Si eres de esos espectadores que necesitan entender cada plano filmado y el sentido profundo de cada línea de guión, te has equivocado de todas todas, amigo, con este film. Más te vale salir corriendo antes siquiera de que empiece a proyectarse.
 
Y es que te enamoras de muchos de sus planos, de la soberbia interpretación (una silente y otra verborreica, como dualidad perfecta) de sus dos actrices (al final una sola, porque Ingmar Bergman llega a fundir en un mismo primer plano la mitad del rostro de Bibi Andersson y el de Liv Ullmann, en una metáfora visual insuperable), pero la historia que nos quiere contar, entenderse, se entiende poco.
 
No vayas a coger un complejo de tonto si no comprendes todos y cada uno de los hilos de la madeja del guión de Bergman en esta cinta. No creas que eres retardado si no entiendes qué pasa al final. Nadie lo entiende. Ni el propio Bergman.
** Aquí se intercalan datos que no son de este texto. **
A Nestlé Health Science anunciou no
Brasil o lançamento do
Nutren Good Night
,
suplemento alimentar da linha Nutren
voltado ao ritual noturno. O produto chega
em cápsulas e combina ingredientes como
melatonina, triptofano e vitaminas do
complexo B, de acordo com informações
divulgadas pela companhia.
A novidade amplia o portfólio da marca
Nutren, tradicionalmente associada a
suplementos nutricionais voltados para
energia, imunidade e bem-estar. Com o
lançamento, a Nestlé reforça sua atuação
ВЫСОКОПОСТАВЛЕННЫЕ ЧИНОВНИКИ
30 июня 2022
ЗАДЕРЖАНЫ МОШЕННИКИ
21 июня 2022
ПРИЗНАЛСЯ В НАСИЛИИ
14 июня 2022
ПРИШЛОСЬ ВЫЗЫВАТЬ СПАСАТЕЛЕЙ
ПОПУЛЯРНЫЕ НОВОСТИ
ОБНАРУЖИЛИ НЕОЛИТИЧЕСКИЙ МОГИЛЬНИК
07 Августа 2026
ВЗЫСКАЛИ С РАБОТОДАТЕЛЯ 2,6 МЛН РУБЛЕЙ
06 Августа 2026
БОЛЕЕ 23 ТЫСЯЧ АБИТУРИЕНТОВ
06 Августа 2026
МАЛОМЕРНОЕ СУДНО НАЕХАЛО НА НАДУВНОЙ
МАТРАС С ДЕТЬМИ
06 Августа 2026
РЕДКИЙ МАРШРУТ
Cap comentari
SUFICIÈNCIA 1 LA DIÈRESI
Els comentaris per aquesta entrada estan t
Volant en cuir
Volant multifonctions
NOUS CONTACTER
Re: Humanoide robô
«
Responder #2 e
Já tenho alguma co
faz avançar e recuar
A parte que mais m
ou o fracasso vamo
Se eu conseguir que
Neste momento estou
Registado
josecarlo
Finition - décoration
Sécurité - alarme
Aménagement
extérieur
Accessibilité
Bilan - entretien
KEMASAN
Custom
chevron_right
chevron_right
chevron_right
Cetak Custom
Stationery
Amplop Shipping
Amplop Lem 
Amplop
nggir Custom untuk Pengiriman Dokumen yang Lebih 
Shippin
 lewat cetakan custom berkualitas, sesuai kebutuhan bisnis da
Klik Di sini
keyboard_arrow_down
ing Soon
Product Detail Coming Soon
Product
No trates de interpretar la aparición del marido de Elisabeth (si alguien trata de explicártelo, es que es un pedante haciéndose el listillo contigo), ni el prólogo conceptual y metafórico del principio y que reaparece justo a la mitad del film (sencillamente son imágenes impactantes sin sentido alguno, por más que muchos sesudos se lo sigan buscando 50 años después), ni mucho menos por qué Bergman repite un monólogo desde otro ángulo de visión en el tramo final de la película.
 
Pero, a pesar de ser inexplicable, es bellísima y maravillosa. La fotografía de Sven Nykvist puede ser la mejor de la historia del cine, y buena parte de los monólogos de Bibi Andersson son de una intensidad inexplicable (por supuesto, la narración del episodio de la playa y la carga sexual que tienen las palabras a pesar de no apoyarse en imagen alguna).
En conclusión, sigue siendo maravillosamente incomprensible 50 años después. Esa es la magia del genio del Ingmar Bergman.